No doubt, the advent of the TMC has been the primary reason for the decimation of the CPI(M), but it cannot be denied that the differences between the two leaders contributed a large part to the decline of the party in Bengal. The party lost in 2011 due to the clash of personalities. Karat could not provide a direction to the state leadership to cope with the Nandigram and Singur challenges. It would not be out of place to mention that Karat failed to realise the social and economic situation in both the places. The two top leaders of the party have been at loggerheads for long on this issue. Karat interpreting Marxism in his own way has harmed the party the most.
The political differences of the leaders simply eroded the base of the party. The party could not do better in the 2016 Assembly elections as those opposed to this line portrayed the electoral understanding with the Congress as revisionism. In that election, the Congress gained more seats than the CPI-M. It was after this development that the Karat line acquired an edge over the Yechury line. Even in 2016, Karat had vetoed the 'alliance' idea.
From the early eighties, the then younger leaders of the party were pursuing an inconsistent political line and approach towards the unity of democratic and Left forces. They had put forward a condition that any party criticising the Left Front government could not be a party to such a front. Supporting the Left Front was a precondition for joining the forum. One thing is absolutely clear that the leaders pursued a dogmatic approach towards any kind of unity move. The CPI(M) leaders ought to look at the unity move in the national perspective. Karat's current line of thought ought to be seen in his backdrop.
It is an open secret that the BJP has improved its strength since the Lok Sabha elections in 2014. The party has been steadily expanding in states where it barely had any electoral presence in the past. The reason is that it is being viewed as a viable political alternative; certainly not as a party only representing the Hindutva philosophy. The urban middle-class for its selfish interests has been extending support to it. The Rajasthan verdict clearly shows that the urban middle-class would prefer to rally behind anyone who guarantees economic benefits to them. For them, parroting the slogans of nationalism, patriotism and Hinduism is nothing but a ploy to get maximum out of the current government. They benefitted the most from the Manmohan government and now they are out to exploit the lotus government.

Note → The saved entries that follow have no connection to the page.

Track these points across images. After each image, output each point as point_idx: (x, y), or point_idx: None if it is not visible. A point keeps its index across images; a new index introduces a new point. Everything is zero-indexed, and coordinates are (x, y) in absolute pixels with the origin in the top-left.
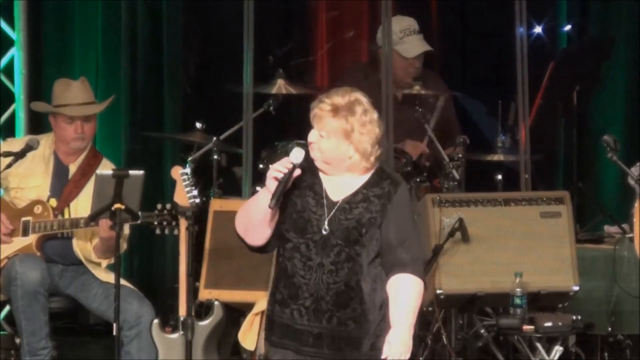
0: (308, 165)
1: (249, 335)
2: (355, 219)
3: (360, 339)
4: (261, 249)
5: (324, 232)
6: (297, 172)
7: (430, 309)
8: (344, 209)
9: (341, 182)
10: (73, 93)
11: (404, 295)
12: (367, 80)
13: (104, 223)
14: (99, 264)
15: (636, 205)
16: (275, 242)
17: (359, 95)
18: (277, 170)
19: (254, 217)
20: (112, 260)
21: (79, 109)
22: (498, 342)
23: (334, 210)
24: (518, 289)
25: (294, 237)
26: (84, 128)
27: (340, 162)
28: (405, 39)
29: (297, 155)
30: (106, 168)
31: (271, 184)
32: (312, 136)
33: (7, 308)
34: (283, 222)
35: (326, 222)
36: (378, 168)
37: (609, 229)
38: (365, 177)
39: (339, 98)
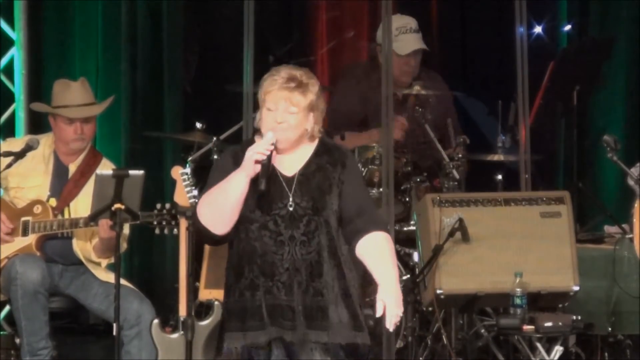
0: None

The Marxists must realise that once they lose their base in West Bengal they would become irrelevant in the scheme of national politics. They must understand the geopolitical importance of Bengal. It is an irony that at a time when the Marxists are putting their energy and skill in broadening alliances with anti-BJP forces, including Mamata Banerjee, they are wedged in a messy wrangle. After indulging in polemics for a year on the issue of identifying the class character of the Indian state and accusing others of being "revisionist" and "adventurist", they are now treading on the path of disappearance. It is really sad that their failures have earned a bad name and a maimed image of Marxism. It is unfortunate that the CPI(M) is bleeding in its support. Veteran comrades concede that the party is reeling from a crisis of credibility and a loss of public faith. What is worse is that it is even facing the threat of a split over Karat's insistence.